So here I am. Doing everything I can. PlayStation controller in hand. Pretending I’m a Superman. It’s been 20 years since Tony Hawk: Pro Skater was first released into the world.
20 years since the speared eyeball of the ‘Neversoft’ logo first appeared on screens. 20 years since Goldfinger’s ‘Superman’ become the national anthem of skateboarding. 20 years since video game owners were first exposed to the innate joys and frustrations that come with trying to collect hovering letters of the alphabet under deceivingly short time limitations.
“I’m very proud of what we did”
Tony Hawk: Pro Skater was released on PlayStation on 31 August 1999. It would be a game that would change the face of skateboarding forever.
“I’m very proud of what we did,” Mick West tells us. “I can see the influence the games have had on the broader game market and on skateboarding itself.” Mick was the lead programmer on the first Tony Hawk game, and a co-founder of Neversoft alongside Joel Jewett and Chris Ward. “The whole culture of skateboarding was affected. It was good to be even a small part of that.”
West co-founded Neversoft in 1994. In the months before they met video game publisher Activision, Neversoft were in serious financial trouble. West, Jewett and Ward weren’t paying themselves a wage, and employees were on half-salaries. Eventually though, work came to them. Activision needed someone to salvage a third-person shooter they had commissioned named Apocalypse. It starred Bruce Willis as the protagonist.

| Assignment 1 |
Reproduce the passage of the Tony Hawk: Pro Skater article from "West co-founded Neversoft" up to and including "as the protagonist.".
| Assignment 2 |
According to the Tony Hawk: Pro Skater article, on what date was the game released on PlayStation?
These entries were drawn from a different source than the article.

Saved entries:

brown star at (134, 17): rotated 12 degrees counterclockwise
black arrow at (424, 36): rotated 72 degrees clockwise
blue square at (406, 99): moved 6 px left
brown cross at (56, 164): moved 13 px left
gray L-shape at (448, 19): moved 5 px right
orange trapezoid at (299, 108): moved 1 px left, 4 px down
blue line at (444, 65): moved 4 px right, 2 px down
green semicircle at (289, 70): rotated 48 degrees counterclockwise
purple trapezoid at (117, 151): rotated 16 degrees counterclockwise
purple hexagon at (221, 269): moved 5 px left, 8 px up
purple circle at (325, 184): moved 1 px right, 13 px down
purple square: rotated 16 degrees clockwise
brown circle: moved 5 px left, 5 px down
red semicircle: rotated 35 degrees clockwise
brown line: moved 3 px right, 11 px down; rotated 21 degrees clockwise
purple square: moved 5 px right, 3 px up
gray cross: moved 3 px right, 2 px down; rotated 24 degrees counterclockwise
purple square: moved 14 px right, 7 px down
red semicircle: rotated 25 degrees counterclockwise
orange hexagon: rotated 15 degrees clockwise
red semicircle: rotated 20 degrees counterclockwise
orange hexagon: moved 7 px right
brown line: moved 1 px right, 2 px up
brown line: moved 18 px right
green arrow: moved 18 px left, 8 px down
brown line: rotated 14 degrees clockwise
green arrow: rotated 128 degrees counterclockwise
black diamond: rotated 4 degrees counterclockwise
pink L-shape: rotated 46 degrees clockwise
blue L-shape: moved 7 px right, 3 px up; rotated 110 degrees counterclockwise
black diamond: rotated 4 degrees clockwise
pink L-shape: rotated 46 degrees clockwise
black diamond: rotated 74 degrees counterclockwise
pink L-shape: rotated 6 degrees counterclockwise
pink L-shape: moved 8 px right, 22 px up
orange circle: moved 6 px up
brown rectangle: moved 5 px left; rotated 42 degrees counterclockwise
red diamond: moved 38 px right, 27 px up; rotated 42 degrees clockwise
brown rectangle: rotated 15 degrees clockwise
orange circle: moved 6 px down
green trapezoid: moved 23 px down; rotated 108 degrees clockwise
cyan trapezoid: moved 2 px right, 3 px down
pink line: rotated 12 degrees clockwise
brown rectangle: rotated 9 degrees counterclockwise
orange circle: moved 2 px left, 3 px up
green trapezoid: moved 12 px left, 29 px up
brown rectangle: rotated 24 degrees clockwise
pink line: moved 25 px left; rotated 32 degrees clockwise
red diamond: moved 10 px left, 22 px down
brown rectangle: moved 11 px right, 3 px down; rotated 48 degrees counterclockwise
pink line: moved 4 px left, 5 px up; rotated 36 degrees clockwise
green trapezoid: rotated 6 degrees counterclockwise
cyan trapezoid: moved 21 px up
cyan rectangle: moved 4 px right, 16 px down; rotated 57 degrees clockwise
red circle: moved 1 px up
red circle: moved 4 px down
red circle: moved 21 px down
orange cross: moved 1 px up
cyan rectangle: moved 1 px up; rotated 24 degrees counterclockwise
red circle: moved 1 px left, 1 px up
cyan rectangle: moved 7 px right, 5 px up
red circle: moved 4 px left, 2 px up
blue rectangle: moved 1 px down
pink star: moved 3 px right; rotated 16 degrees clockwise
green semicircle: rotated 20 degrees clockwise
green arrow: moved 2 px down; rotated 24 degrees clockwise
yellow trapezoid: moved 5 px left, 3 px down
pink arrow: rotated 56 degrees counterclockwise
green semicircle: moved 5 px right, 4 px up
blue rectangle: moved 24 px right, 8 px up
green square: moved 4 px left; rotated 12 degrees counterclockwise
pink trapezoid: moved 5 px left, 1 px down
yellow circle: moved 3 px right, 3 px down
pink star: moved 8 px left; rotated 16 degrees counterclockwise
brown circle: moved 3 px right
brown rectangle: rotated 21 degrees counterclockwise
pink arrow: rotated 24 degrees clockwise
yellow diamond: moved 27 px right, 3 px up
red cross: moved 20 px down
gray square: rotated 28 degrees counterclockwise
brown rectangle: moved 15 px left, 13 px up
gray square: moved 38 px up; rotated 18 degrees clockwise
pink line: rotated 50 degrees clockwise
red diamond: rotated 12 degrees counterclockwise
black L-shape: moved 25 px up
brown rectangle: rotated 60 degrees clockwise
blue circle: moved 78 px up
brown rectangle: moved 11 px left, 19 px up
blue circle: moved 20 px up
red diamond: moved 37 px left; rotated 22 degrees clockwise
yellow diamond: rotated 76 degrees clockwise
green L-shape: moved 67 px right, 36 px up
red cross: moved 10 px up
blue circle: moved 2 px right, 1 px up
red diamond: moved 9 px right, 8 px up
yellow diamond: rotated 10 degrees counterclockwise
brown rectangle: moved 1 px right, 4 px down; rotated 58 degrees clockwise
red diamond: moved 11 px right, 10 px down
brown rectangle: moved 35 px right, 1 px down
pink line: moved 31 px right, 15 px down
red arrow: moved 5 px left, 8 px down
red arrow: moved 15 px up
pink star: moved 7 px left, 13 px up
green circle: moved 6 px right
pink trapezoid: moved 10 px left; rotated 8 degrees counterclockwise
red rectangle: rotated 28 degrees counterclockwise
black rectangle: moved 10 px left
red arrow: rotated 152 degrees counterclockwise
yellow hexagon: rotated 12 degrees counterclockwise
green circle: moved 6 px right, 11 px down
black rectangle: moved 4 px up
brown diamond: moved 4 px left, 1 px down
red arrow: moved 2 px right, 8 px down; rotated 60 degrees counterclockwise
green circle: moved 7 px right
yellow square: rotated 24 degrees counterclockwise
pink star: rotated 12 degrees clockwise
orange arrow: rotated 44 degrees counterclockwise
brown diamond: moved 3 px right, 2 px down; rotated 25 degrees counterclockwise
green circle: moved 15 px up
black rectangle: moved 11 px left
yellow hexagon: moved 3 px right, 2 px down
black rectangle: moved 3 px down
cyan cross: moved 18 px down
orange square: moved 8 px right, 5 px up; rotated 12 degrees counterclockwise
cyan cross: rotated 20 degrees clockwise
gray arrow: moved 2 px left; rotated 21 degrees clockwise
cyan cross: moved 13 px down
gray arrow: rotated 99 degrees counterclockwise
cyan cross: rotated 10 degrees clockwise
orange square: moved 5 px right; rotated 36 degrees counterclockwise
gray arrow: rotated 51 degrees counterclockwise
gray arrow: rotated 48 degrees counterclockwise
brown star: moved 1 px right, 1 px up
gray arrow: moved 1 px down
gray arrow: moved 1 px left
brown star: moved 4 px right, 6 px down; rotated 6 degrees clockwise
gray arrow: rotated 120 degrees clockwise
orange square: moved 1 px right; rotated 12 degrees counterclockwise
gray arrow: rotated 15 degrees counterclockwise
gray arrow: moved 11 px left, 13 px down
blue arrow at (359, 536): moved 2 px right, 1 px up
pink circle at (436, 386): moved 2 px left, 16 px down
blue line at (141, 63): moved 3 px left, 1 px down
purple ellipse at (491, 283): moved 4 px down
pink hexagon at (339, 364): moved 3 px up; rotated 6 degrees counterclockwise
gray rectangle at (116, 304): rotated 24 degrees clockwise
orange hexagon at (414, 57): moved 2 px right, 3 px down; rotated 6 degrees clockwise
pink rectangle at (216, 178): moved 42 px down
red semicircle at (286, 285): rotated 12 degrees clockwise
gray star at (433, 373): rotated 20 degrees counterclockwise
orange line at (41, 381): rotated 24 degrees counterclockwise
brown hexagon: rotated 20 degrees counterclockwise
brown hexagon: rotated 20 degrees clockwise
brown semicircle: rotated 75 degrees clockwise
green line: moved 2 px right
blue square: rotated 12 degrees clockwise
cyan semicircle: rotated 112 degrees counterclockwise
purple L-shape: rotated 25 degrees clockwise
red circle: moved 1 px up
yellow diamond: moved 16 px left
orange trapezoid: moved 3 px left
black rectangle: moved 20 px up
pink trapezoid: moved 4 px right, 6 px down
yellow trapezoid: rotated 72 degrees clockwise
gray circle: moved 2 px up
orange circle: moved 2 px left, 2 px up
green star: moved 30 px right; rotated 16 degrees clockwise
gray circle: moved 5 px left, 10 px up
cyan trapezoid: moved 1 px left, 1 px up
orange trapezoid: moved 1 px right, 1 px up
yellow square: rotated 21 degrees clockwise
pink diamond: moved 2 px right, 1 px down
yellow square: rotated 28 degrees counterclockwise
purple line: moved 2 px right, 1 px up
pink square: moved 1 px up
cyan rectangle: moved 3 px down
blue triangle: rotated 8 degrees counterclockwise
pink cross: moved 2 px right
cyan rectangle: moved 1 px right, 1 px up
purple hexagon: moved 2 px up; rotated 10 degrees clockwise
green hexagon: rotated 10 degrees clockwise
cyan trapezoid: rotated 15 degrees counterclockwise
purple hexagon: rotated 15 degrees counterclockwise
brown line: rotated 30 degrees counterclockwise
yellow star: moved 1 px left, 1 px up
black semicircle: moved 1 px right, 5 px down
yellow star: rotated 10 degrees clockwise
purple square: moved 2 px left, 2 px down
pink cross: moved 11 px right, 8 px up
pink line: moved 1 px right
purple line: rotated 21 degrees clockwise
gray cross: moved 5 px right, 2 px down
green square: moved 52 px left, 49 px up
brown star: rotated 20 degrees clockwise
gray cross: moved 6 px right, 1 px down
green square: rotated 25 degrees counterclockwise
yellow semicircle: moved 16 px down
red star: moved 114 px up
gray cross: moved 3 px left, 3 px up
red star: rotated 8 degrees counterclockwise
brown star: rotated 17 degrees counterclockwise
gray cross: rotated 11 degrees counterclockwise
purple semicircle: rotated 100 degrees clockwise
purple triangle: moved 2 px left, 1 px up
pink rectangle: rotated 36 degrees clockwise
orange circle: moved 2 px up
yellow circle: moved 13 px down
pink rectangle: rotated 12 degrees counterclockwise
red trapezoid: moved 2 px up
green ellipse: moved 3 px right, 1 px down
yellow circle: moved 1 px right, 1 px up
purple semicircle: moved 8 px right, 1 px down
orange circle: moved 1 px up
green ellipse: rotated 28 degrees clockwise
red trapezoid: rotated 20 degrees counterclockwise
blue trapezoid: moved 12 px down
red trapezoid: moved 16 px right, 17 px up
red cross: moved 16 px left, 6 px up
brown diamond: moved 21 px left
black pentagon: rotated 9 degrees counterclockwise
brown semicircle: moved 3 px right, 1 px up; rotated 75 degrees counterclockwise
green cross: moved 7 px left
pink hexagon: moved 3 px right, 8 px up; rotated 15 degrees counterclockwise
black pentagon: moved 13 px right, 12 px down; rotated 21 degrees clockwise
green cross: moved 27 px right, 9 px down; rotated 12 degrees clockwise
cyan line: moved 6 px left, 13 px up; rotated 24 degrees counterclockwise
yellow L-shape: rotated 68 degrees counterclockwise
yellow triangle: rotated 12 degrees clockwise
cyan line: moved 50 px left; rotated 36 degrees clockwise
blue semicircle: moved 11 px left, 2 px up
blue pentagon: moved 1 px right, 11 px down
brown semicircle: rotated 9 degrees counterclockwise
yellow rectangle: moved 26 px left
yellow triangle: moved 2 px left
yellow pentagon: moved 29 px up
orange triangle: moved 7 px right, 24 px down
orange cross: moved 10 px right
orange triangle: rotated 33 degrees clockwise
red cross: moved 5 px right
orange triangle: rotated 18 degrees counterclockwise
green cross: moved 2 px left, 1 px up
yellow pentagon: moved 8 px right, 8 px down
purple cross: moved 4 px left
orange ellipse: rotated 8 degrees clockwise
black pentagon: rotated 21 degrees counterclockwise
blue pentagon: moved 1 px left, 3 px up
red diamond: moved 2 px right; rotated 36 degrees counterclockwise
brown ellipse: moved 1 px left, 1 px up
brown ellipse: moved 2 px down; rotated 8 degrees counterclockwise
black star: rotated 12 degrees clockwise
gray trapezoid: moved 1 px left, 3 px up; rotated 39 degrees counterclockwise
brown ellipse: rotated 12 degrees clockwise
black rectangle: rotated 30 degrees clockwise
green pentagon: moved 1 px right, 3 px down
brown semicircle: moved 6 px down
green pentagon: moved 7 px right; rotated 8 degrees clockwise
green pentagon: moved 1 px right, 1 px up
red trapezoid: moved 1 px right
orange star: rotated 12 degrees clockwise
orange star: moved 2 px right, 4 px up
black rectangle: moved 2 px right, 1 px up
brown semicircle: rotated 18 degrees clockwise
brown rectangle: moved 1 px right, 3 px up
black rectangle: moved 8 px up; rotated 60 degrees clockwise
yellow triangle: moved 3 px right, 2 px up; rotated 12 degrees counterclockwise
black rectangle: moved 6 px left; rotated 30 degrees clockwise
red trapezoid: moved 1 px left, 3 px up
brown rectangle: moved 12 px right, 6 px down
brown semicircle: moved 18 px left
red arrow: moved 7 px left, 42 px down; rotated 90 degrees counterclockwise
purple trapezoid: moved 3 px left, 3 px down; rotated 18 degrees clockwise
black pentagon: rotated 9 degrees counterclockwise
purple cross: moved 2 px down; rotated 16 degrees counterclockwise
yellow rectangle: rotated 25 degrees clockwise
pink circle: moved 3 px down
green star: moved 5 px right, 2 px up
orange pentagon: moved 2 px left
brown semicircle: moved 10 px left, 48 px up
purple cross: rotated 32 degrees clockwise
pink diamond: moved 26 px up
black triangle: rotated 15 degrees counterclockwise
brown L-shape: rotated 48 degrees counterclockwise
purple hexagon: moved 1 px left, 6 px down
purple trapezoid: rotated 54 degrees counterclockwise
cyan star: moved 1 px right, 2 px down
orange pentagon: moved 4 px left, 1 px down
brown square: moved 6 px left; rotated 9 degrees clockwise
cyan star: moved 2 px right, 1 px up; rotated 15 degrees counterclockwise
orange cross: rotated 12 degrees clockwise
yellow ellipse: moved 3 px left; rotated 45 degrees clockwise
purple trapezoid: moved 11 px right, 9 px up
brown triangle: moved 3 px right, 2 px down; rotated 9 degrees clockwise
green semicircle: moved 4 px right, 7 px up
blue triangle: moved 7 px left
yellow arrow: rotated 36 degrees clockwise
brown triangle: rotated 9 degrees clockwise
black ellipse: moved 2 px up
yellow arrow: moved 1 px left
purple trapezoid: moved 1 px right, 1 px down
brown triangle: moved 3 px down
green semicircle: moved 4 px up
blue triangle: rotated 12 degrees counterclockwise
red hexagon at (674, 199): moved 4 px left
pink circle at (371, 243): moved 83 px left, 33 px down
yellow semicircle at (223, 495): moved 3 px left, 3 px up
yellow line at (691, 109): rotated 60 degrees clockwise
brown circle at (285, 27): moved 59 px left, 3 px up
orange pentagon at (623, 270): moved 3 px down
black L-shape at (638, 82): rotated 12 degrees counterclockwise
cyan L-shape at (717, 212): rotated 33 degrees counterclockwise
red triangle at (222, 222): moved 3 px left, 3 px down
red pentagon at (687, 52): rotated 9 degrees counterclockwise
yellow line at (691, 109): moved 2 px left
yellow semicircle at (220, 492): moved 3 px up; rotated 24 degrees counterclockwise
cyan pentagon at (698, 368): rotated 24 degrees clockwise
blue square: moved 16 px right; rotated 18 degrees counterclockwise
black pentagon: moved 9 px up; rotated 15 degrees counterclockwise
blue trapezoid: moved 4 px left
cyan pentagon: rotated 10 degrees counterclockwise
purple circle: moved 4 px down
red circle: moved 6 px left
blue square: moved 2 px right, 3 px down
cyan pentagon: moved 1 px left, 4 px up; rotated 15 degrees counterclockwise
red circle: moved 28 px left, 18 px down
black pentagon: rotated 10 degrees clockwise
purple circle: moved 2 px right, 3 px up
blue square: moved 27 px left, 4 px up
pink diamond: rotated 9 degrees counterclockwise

| Written solution 1 |
West co-founded Neversoft in 1994. In the months before they met video game publisher Activision, Neversoft were in serious financial trouble. West, Jewett and Ward weren’t paying themselves a wage, and employees were on half-salaries. Eventually though, work came to them. Activision needed someone to salvage a third-person shooter they had commissioned named Apocalypse. It starred Bruce Willis as the protagonist.

| Written solution 2 |
31 August 1999